Cell volume regulation is initiated in mouse oocytes after ovulation.

Fertilized mouse eggs regulate their size principally by accumulating glycine as an intracellular osmolyte using the GLYT1 (SLC6A9) transporter, a mechanism of cell volume homeostasis apparently unique to early embryos before the morula stage. However, nothing was known of cell volume regulation in oocytes before fertilization. We show here that GLYT1 is quiescent in mouse germinal-vesicle-stage oocytes but becomes fully activated within hours after ovulation is triggered. This initiates accumulation of substantial amounts of intracellular glycine in oocytes during meiotic progression, reaching a maximal level in mature eggs. Measurements of endogenous free glycine showed that there were nearly undetectable levels in ovarian germinal-vesicle-stage oocytes, but high levels were present in mature ovulated eggs and in preimplantation embryos through the two-cell stage, but not in morulae.
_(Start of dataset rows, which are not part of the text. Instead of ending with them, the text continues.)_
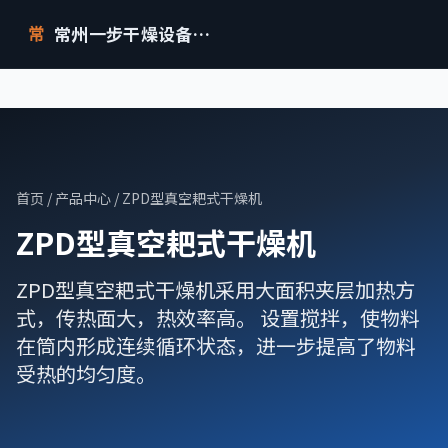
常州一步干燥设备有限公司
常
首页
/
产品中心
/ ZPD型真空耙式干燥机
ZPD型真空耙式干燥机
ZPD型真空耙式干燥机采用大面积夹层加热方
式，传热面大，热效率高。 设置搅拌，使物料
在筒内形成连续循环状态，进一步提高了物料
受热的均匀度。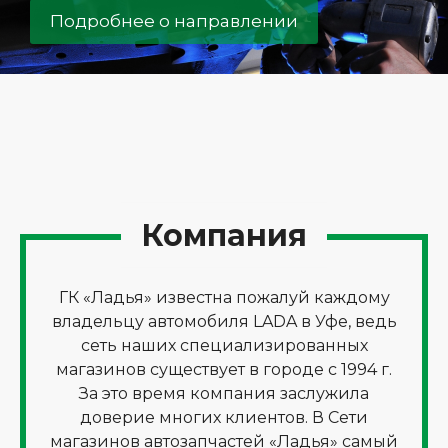
Подробнее о направлении
Компания
ГК «Ладья» известна пожалуй каждому
владельцу автомобиля LADA в Уфе, ведь
сеть наших специализированных
магазинов существует в городе с 1994 г.
За это время компания заслужила
доверие многих клиентов. В Сети
магазинов автозапчастей «Ладья» самый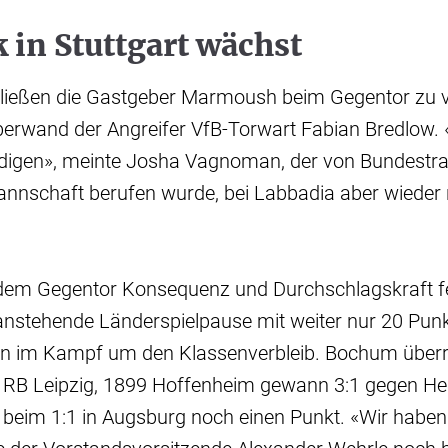
 in Stuttgart wächst
e ließen die Gastgeber Marmoush beim Gegentor zu v
berwand der Angreifer VfB-Torwart Fabian Bredlow
idigen», meinte Josha Vagnoman, der von Bundestrai
annschaft berufen wurde, bei Labbadia aber wieder 
dem Gegentor Konsequenz und Durchschlagskraft feh
anstehende Länderspielpause mit weiter nur 20 Punkt
n im Kampf um den Klassenverbleib. Bochum überr
 RB Leipzig, 1899 Hoffenheim gewann 3:1 gegen He
e beim 1:1 in Augsburg noch einen Punkt. «Wir habe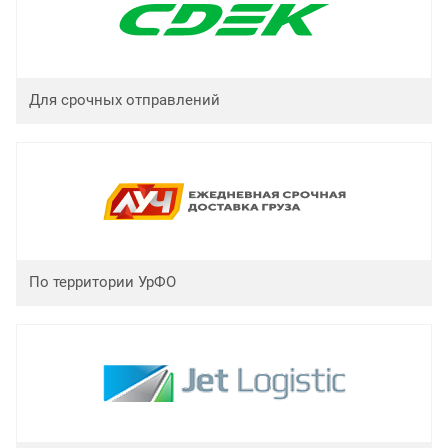
Для срочных отправлений
По территории УрФО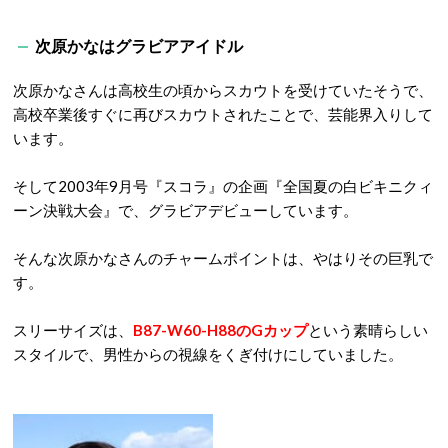
次原かなはグラビアアイドル
次原かなさんは高校生の頃からスカウトを受けていたそうで、
高校卒業後すぐに再びスカウトされたことで、芸能界入りして
います。
そして2003年9月号『スコラ』の企画『全国夏の白ビキニクィ
ーン決戦大会』で、グラビアデビューしています。
そんな次原かなさんのチャームポイントは、やはりその巨乳で
す。
スリーサイズは、
B87-W60-H88のGカップ
という素晴らしい
スタイルで、男性からの視線をくぎ付けにしていました。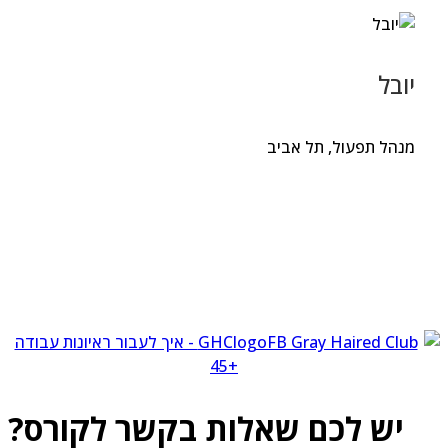
יובל
מנהל תפעול, תל אביב
יש לכם שאלות בקשר לקורס?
Furthermore, intracellular glycine was regulated in response to changes in external tonicity in eggs and embryos through the two-cell stage, but not in oocytes or embryos after the two-cell stage. Before activation of GLYT1, oocytes were unable to independently regulate their volume. As GLYT1 became active, however, oocyte volume decreased substantially and oocytes gained the ability to regulate their size, which required GLYT1 activity. Before ovulation, oocyte size was instead determined by a strong adhesion to the rigid extracellular matrix of the oocyte, the zona pellucida, which was released coincident with GLYT1 activation. The ability to acutely regulate cell size is thus acquired by the oocyte only after ovulation, when it first develops glycine-dependent cell volume regulation.